Body awareness relates to knowing where your body is in a defined space. It is also linked to our proprioceptive system (the input that we get from our joints and muscles). Children who have poor body awareness may have a difficult time in functioning at a certain age level due to the subsequent difficulty that they may have when learning new tasks.
Here are a few signs that signify poor body awareness in children:
- Prefer to be in small rooms as opposed to wide open spaces. They may also prefer confined spaces, such as forts, closets or being under blankets. Children with poor body awareness feel more secure in small spaces rather than open areas because they have a better idea of where they are in space.
- Do not like to be in the dark or do not like to close their eyes. In order to make up for the fact that he or she has poor body awareness, children may rely on what they see in order to know where they are. If he or she is in a dark room, they may not understand where they are in that defined space.

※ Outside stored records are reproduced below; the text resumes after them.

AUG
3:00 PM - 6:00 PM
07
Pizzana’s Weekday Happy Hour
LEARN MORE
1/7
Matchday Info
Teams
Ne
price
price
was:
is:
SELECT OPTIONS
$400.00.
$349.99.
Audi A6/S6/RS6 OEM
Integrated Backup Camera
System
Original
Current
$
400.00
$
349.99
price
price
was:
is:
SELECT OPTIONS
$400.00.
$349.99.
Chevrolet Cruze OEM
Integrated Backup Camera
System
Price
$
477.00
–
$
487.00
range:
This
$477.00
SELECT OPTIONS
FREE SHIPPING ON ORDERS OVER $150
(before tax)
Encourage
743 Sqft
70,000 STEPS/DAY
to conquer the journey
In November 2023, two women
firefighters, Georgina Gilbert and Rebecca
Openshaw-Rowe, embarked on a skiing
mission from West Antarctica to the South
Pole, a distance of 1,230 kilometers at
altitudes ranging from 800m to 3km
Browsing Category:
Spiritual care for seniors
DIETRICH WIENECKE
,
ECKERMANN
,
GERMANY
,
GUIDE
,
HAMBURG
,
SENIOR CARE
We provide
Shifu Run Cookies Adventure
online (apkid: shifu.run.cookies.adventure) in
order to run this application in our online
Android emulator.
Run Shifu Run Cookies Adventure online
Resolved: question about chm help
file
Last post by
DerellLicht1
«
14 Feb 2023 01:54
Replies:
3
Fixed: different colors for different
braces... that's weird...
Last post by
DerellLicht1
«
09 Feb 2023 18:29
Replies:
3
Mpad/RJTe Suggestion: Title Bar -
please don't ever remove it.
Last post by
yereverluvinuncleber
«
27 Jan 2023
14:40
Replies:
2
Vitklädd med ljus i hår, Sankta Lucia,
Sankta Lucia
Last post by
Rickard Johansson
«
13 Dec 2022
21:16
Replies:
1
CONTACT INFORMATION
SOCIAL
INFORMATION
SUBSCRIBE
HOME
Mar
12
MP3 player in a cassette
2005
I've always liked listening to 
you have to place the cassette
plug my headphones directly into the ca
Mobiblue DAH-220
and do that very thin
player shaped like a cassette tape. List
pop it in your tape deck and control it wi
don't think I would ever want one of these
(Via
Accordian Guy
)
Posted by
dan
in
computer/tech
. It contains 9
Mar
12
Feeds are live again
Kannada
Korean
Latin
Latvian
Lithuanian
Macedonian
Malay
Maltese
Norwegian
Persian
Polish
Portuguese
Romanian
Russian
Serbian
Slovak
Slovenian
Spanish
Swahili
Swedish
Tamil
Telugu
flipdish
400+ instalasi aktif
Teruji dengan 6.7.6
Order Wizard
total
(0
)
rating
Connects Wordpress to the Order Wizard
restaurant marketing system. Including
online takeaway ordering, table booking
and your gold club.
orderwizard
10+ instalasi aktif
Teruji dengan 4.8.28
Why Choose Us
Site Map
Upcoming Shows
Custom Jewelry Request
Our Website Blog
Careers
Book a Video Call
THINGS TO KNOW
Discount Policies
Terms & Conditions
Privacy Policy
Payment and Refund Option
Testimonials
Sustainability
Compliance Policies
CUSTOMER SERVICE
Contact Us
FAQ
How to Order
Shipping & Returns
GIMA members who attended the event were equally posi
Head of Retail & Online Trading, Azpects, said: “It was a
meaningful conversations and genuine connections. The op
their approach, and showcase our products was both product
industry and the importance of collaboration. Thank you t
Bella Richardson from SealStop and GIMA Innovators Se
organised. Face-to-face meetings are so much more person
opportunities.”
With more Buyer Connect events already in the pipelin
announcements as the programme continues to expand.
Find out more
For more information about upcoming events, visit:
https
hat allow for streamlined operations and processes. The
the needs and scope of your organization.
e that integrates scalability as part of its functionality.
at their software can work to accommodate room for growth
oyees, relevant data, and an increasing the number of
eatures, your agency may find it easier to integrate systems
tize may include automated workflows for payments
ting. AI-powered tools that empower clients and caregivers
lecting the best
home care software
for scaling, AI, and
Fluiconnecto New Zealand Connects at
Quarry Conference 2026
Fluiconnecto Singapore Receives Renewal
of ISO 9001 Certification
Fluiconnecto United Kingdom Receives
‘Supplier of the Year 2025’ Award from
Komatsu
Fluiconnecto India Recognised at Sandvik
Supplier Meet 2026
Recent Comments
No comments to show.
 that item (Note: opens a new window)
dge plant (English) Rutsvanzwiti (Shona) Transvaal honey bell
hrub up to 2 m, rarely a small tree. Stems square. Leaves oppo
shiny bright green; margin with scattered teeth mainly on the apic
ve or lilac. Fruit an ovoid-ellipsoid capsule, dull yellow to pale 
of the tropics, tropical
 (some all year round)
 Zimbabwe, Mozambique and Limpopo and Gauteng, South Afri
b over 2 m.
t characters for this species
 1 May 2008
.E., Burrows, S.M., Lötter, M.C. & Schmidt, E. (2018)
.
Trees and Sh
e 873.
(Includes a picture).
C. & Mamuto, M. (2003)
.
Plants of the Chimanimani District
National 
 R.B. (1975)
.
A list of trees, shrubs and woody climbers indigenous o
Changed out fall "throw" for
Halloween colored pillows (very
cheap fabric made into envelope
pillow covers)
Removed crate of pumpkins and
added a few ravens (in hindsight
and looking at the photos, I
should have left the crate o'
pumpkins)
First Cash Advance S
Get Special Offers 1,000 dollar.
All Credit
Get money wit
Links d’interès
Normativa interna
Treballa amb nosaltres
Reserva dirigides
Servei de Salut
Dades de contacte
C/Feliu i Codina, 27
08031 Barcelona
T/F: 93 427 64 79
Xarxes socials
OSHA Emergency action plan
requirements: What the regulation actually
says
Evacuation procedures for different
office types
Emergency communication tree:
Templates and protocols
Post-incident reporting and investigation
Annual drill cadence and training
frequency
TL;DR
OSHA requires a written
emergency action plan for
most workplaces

- Like big bear hugs. Due to their decreased processing of proprioceptive information, children may prefer to be squeezed tightly because it gives a lot of input to their joints and muscles.
- Have difficulty mimicking movements, such as hand games or licking lips. When someone else shows them something they want the child to imitate, a child with poor body awareness may not understand how to move their body in the same way because they have a harder time understanding where their body parts are and how much to move them.
- Has a hard time learning new gross motor activities, such as jumping jacks. Gross motor activities rely heavily on the input children get to their muscles and joints when jumping on the ground or climbing. Since children with poor body awareness have a difficult time processing that feeling to their body, learning these activities are more difficult for them. As a result, these children may need to look in the mirror to learn new gross motor tasks. This is because children have to see what they are doing in order to learn how to manipulate their body in that manner.
- They may seem clumsy. Children who trip over objects or their own feet do so because they don’t know where their body parts are.
These issues occur because children usually compensate by using their vision in order to know where they are. In order to improve body awareness, occupational therapy can help to improve their ability to process the feeling of movement to their joints and their muscles. In order to learn new tasks, compensatory strategies can be used in order to help them keep up with their peers, such as using visual cues to help them learn new activities or breaking down tasks to make them simpler until they have mastered those skills.
Overall, occupational therapy can help identify solutions for children in order to improve their body awareness so that they may be more coordinated, confident and safe when performing age-appropriate activities!